Unfortunately, its not possible under those conditions. Goldies do not fit in a 10 gallon tank. Neither does a common pleco. You picked 2 of the messiest, dirtiest fish available. Your best bet if you want to keep the fish alive is to either take them back to the petstore or purchase a much, much larger tank (somewhere around 75-125 gallons).


----------



## BigO724 (Jul 4, 2005)

yea that's what i figured but also these fish are very young because they have not even begun to develop their "brain" or whatever it's called i had plans of getting a larger tank later after they grew more. and the pleco is probably only an inch and a half maybe 2.


----------



## Niki2105 (Apr 12, 2005)

The growth on they get on there heads is called a Wen. How big are your Oranda's? Do a search for doing a cycle with fish and hopefully it will give you some tips on how to possibly keep your fish alive. Maybe you could take back a couple of your fish and just keep one or two for the cycle. You should really have 10g at the least for each Oranda as they can grow to 8 inches or more and produce a lot of waste.


----------



## BigO724 (Jul 4, 2005)

they are maybe 2 inches and the pleco is about the same so as you see i thought i could get away with it . But i was goin to get a bigger tank as they grew so it would not be crowded. But like i said they are extremely young so can i get away at least for a month or 2 with the current tank?


----------



## BigO724 (Jul 4, 2005)

they are maybe 2 inches and the pleco is about the same so as you see i thought i could get away with it . But i was goin to get a bigger tank as they grew so it would not be crowded. But like i said they are extremely young so can i get away at least for a month or 2 with the current tank?


----------



## Niki2105 (Apr 12, 2005)

They should be ok as long as you keep up with your water changes don't overfeed and get a bigger tank within the next few months. I would recomend getting at least a 40 Gallon tank for them when you upgrade.


----------



## fish_doc (Jan 31, 2005)

Hay now we dont allow all the double talk in here.  JK

Actually the clouding is somewhat normal in a new tank. I would not worry about that. What you need is a set of test kits for Ammonia. Nitrate, and Nitrite. 
The light being left on for one night was not a problem either just make sure it doesnt happen all the time or you will have problems with green algae.

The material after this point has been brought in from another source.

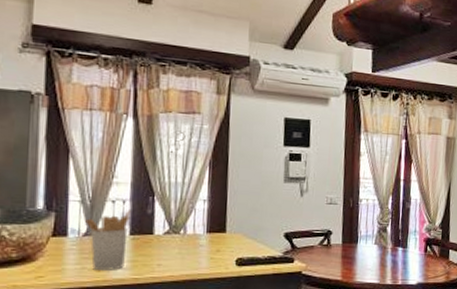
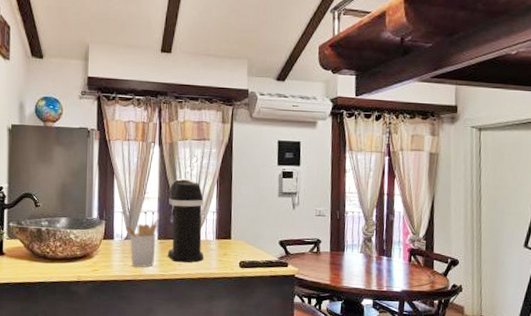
coffee maker: none [143,159,193,263] -> present [168,178,205,263]

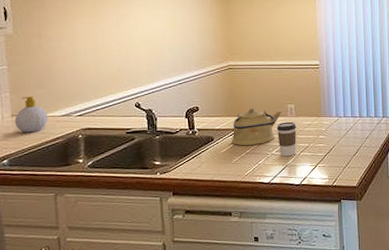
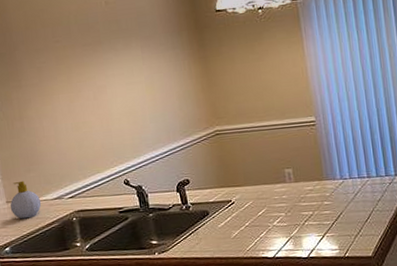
kettle: present [231,107,282,146] -> none [227,175,279,218]
coffee cup: present [276,121,296,157] -> none [275,188,299,228]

The waiting for 24hours does not help in cycling but it does allow any chlorine evaporate out of the water you put in. Cycling is the way a tank converts waste to ammonia, then nitrite, and finally nitrate. The actually cycle process can tank about a month to finish. Frequent partial water changes are necessary through this process to try and keep the fish healthy. Look up nitrogen cycle or new tank syndrome up on the net and read up on it. You will learn alot and it is the basics of all fishkeeping. 

This hobby is a mix of fun pets, patience, and science among many other things. Stick around and please ask any questions you think of. We are here to help.


----------



## Thunderkiss (Mar 19, 2005)

No mixing plecos and goldfish. Just goldfish with goldfish.


----------



## fishboy (Feb 26, 2005)

until u can upgrade KEEP THE TANK CLEAN i neglected my 10 gallon goldfish tank (planning on getting a pond to put the fish in) and the water turned green(it wasn't even in the sun light)


----------



## mlefev (Apr 19, 2005)

Niki2105 said:


> They should be ok as long as you keep up with your water changes don't overfeed and get a bigger tank within the next few months. I would recomend getting at least a 40 Gallon tank for them when you upgrade.


This should work for awhile...but if you can afford a bigger tank, just get the larger one straight off. It's really expensive to keep switching up as compared to buying a big one and spending all of your money on that one tank. If you can't afford a 75 gal, just do what you can, but if you can afford it in a couple of months, that sounds like the way to go.


----------